### MATERIALS PROVIDED
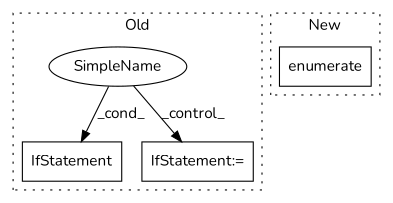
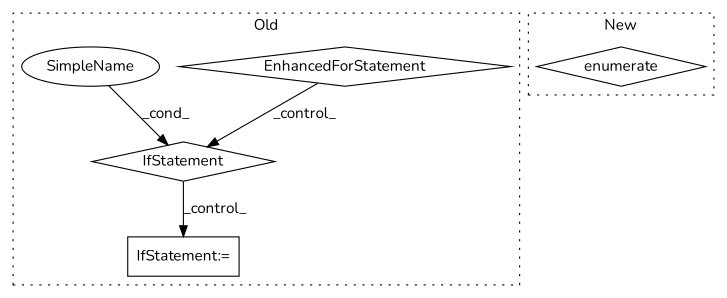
  digraph {
    fontname=Nunito
    node [fontname=Nunito shape=diamond]
    edge [fontname=Nunito]
-   n1 [a=25 l="4,2" label=IfStatement s="4183,4232" shape=box]
+   n1 [a=25 l="4,2" label=IfStatement s="4183,4232"]
+   n2 [a=70 l="57,2" label=EnhancedForStatement s="4098,4171"]
    n3 [a=42 label=SimpleName shape=ellipse]
    n4 [a=7 l=2 label="IfStatement:=" s=4251 shape=box]
-   n5 [a=32 l="10,1" label=enumerate s="4743,4760" shape=box]
+   n5 [a=32 l="10,1" label=enumerate s="4743,4760"]
    subgraph cluster_1 {
      label=Old
      style=dotted
      n1
+     n2
      n3
      n4
    }
    subgraph cluster_2 {
      label=New
      style=dotted
      n5
    }
-   n3 -> n4 [label=_control_]
+   n1 -> n4 [label=_control_]
+   n2 -> n1 [label=_control_]
    n3 -> n1 [label=_cond_]
  }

### WHAT IS ASKED
Return every line of the entries above exactly as they appear, leaving out the pictures.

### TASK RESULT
  digraph {
    fontname=Nunito
    node [fontname=Nunito shape=diamond]
    edge [fontname=Nunito]
-   n1 [a=25 l="4,2" label=IfStatement s="4183,4232" shape=box]
+   n1 [a=25 l="4,2" label=IfStatement s="4183,4232"]
+   n2 [a=70 l="57,2" label=EnhancedForStatement s="4098,4171"]
    n3 [a=42 label=SimpleName shape=ellipse]
    n4 [a=7 l=2 label="IfStatement:=" s=4251 shape=box]
-   n5 [a=32 l="10,1" label=enumerate s="4743,4760" shape=box]
+   n5 [a=32 l="10,1" label=enumerate s="4743,4760"]
    subgraph cluster_1 {
      label=Old
      style=dotted
      n1
+     n2
      n3
      n4
    }
    subgraph cluster_2 {
      label=New
      style=dotted
      n5
    }
-   n3 -> n4 [label=_control_]
+   n1 -> n4 [label=_control_]
+   n2 -> n1 [label=_control_]
    n3 -> n1 [label=_cond_]
  }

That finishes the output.